To avoid using the Screen Saver, select: Start screen saver: Never on the slider control on the Screen Saver tab.
If you want to take advantage of Apple's excellent power management options, you will need to tweak the Energy Saver settings. Even more significan, some of these options will affect whether you can control the server from another computer. Important: some of these settings depend on whether your server is connected to the network with a wire (Ethernet) or via Wifi.
Start by setting:
- Display sleep: 10 min (or less)
- Put the hard disks(s) to sleep when possible
- Allow power button to put the computer to sleep
- Start up automatically after a power failure
If your Mac is connected to your LAN with a wired (Ethernet) connection, also select:
- Wake for Ethernet network access
Most of the time, you don't want your server to go to sleep, but for some uses, where you only need to use the server occasionally, you can automatically sleep the computer by setting
- Computer sleep: 3 hrs (or less)
You can then wake up the Mac with a program such as WakeOnLan. This only works if the server is connected to the router with a Ethernet cable.
If the Mac is connected to your LAN via WiFi, you can't wake it remotely. In this case, turn off:
- Wake for Ethernet network access
For all Wifi connected servers, any for any server that you want available at any time, set:
- Computer sleep: Never
Suggested for computers that can't be set to auto-sleep: Set a display sleep time to the lowest amount practical. 10 minutes is a good option, or less if your server won't be connected to a display (this is possible with a Mac mini, for example).
To save (even more) power, use the [Schedule] button to automatically Start up and Shut down the computer when you know you won't need it (for example, between 11 PM and 8 AM).
Check for updates: Weekly (or Daily); Download updates automatically. Not that you still have to log in to your administrator account to install the updates.

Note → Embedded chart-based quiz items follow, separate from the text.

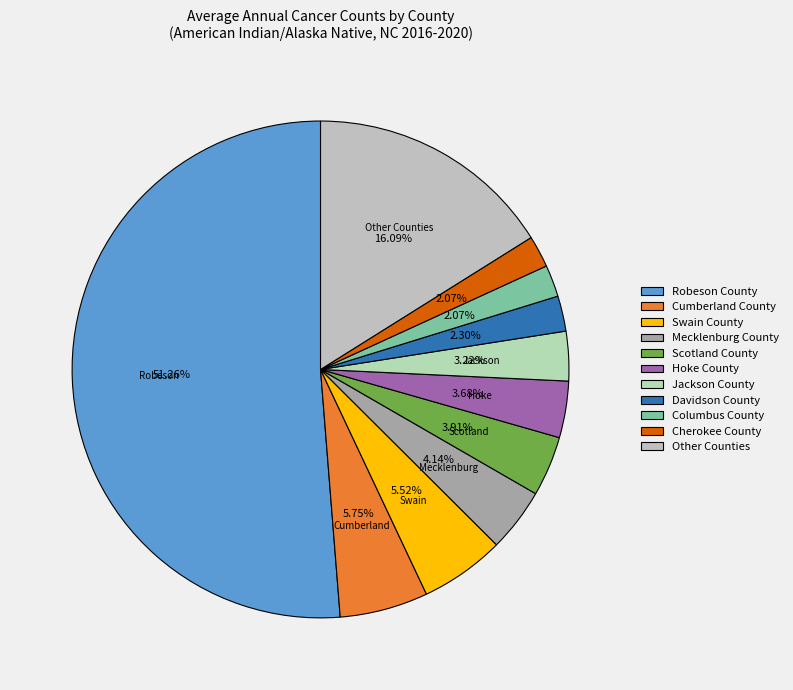

To the nearest percent, what is the average slice percentage?

9%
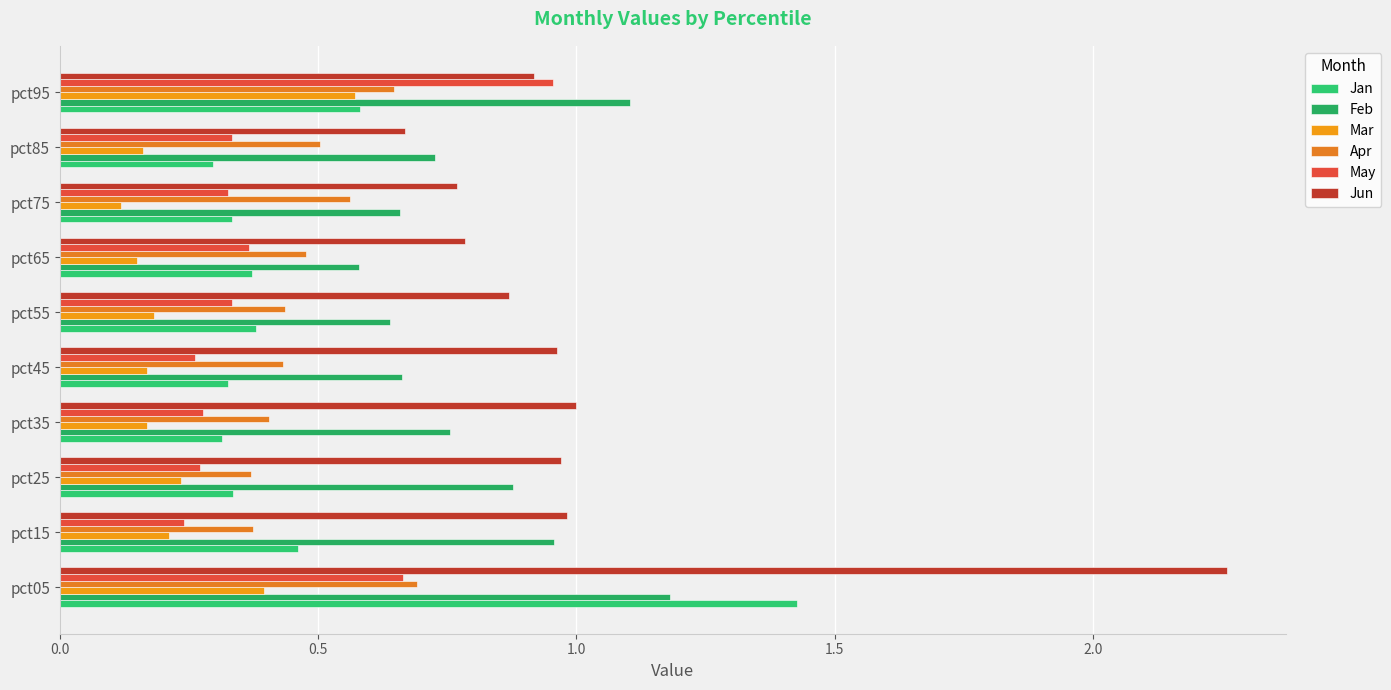

How many categories are shown in the chart?

10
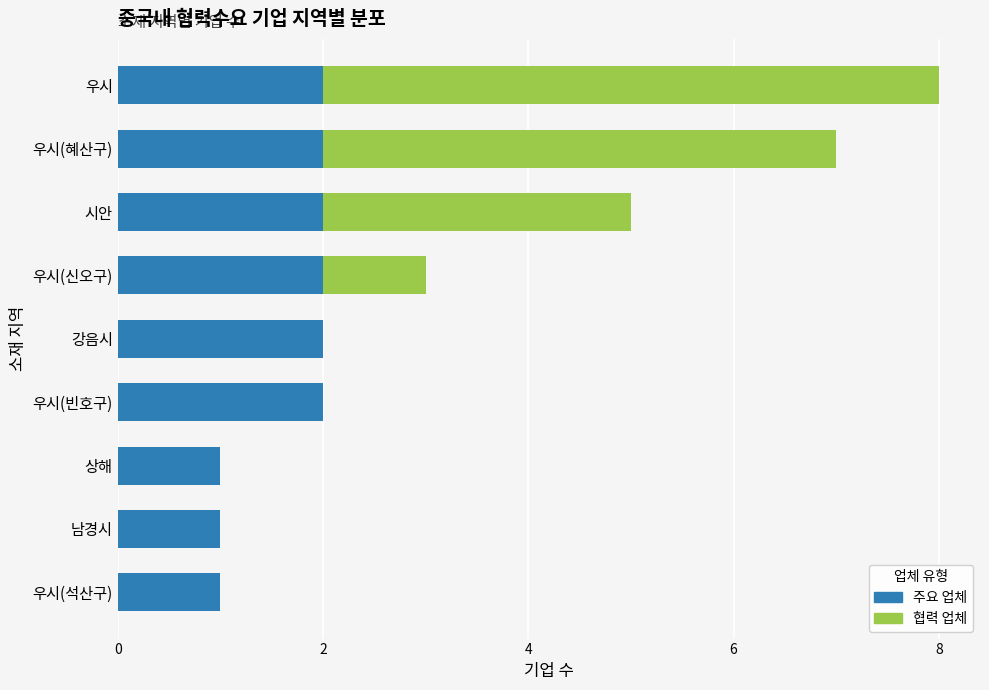

At which category is the sum across all series the highest?

우시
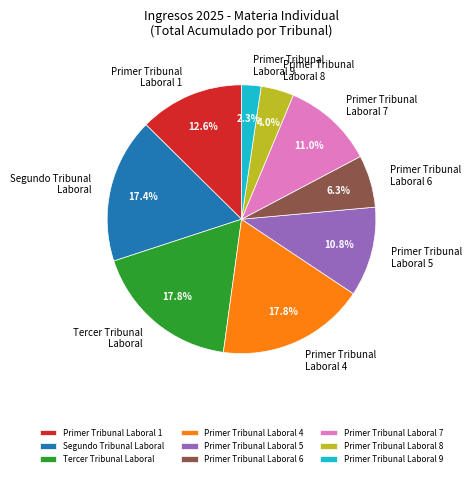

Which has a higher value, Primer Tribunal Laboral 9 or Segundo Tribunal Laboral?

Segundo Tribunal Laboral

Testing your configuration
When you are done with these steps, log out. Go to another Mac and try to connect with Screen Sharing. Then, connect using ssh via the Terminal. Restart the server remotely and make sure you can still connect. Finally, if your server is configured to auto-sleep, manually sleep the computer, using the power button, or the Sleep button on the login screen, or the Sleep option from the Apple menu, and then ensure you can wake it up from another computer, and log in with Screen Sharing or ssh.
If all these tests work, you can shut down your server, remove the monitor, keyboard, and mouse, then restart. Your server is ready to use!